Top of SOURCE TEXT

This matters for transparency. When completing chapter 5 of our comprehensive guide to NI’s public finances we initially found a persistent gap between estimated UK Government funding (from Treasury’s PESA) and the actual receipts recorded in the NI Consolidated Fund. The missing piece turned out to be the NI NIF. In 2019–20 the gap was about £3.5 billion (and £4.3 billion by 2023–24); once NIF flows were added, the picture largely reconciled. Small differences remain due to timing and non cash measurement, but they are now understood and modest.

 

The fuller picture of “money in”
The NI NIF underwrites entitlements that must be paid, and channels earmarked health funding via NICs, which means that parts of DEL spending are in effect financed off Budget (in cash flow terms) even though they sit inside the Block Grant control total. 
For the public, it is about understanding where your contributions go. Your NICs support today’s pensions and contributory benefits in NI and help fund the NHS. That mix of contributions, interest earnings and transfers from GB keeps the Fund on a sound footing so that payments are made when due. 


Recognising the NI NIF also helps place other overlooked income in context. Departmental receipts - fees and charges, loan repayments, EU funds and more - were just under £2 billion in 2023–24, more than twice gross Regional Rates income (around £0.8 billion). Some of those fees are internal payments within the public sector, but the point stands: the Executive’s finances are broader than the traditional Block Grant plus Rates story, and the NIF is a central reason why.

Bottom of SOURCE TEXT

**CHECK YOUR UNDERSTANDING**
a) Translate this sentence from the passage on NI's public finances into Spanish: "Your NICs support today’s pensions and contributory benefits in NI and help fund the NHS."
b) According to the passage on NI's public finances, how large was the gap between estimated UK Government funding and actual receipts in 2019–20?
c) Carry on the passage on NI's public finances and the NI NIF, beginning right after its final sentence.

Top of DATASET CONTENT

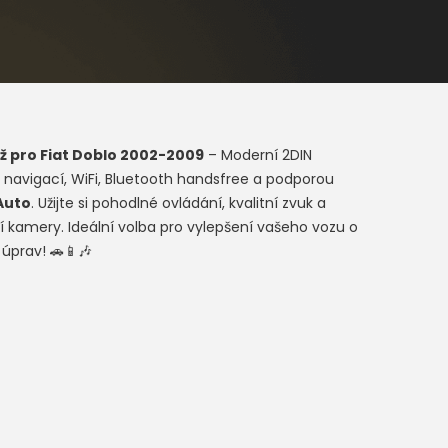
ž pro
Fiat Doblo 2002-2009
– Moderní 2DIN
 navigací, WiFi, Bluetooth handsfree a podporou
Auto
. Užijte si pohodlné ovládání, kvalitní zvuk a
 kamery. Ideální volba pro vylepšení vašeho vozu o
 úprav! 🚗📱🎶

Bottom of DATASET CONTENT

**ANSWERS IN ORDER**
a) Sus NICs sostienen las pensiones y las prestaciones contributivas actuales en NI y ayudan a financiar el NHS.

b) About £3.5 billion.

c)
 

Further information
You can find a fuller treatment of this topic in our NI National Insurance Fund Technical Paper.
As with all our publications, we welcome any questions, thoughts or feedback. Please get in touch with us through info@nifiscalcouncil.org

 



Glossary
In this quick read, we refer to several technical public expenditure concepts. A short explanation of each is set out below. Our comprehensive guide to NI’s public finances and the Department of Finance’s Public Expenditure Terminology guide also helpfully unpack these terms.

The Northern Ireland Consolidated Fund (NICF)
This is the main cash account for NI central government. It is the route through which cash is received and issued for devolved public spending, and it underpins the legal authority (“Supply”) to spend that cash once voted by the Assembly.

Supply
The legal authority and the cash that government bodies draw from the Consolidated Fund to finance their spending in‑year. The Assembly gives this authority through Supply (Appropriation) Acts after it considers the Main Estimates and any Supplementary Estimates. In short, supply = cash that has been authorised for departments to spend.
NI context: The Northern Ireland Office pays a cash grant into the NI Consolidated Fund, and—once the Assembly votes the Estimates—the Department of Finance issues Supply to departments to meet their net cash requirement.

Voted (expenditure / provision)
Spending that appears in the Estimates and is explicitly authorised (“voted”) by the Assembly via the Budget/Supply Acts. It sets the limits and purposes (“ambits”) for how much each department can spend and on what. 
NI context: The bulk of departmental DEL and AME sits in the Estimates and is therefore voted. Once voted, it is financed in cash by Supply from the NI Consolidated Fund.

Non‑voted (expenditure / funding)
Spending not included in the Estimates because it is financed directly from another source or is authorised under separate standing legislation, so it does not require an Assembly vote in the Estimates. It therefore does not draw on voted Supply. 
NI context: As set out above, NI National Insurance Fund (NIF) financing for DfC’s contributory benefits (Resource AME) and DoH’s day‑to‑day NHS spending (Resource DEL) are non‑voted (no Supply).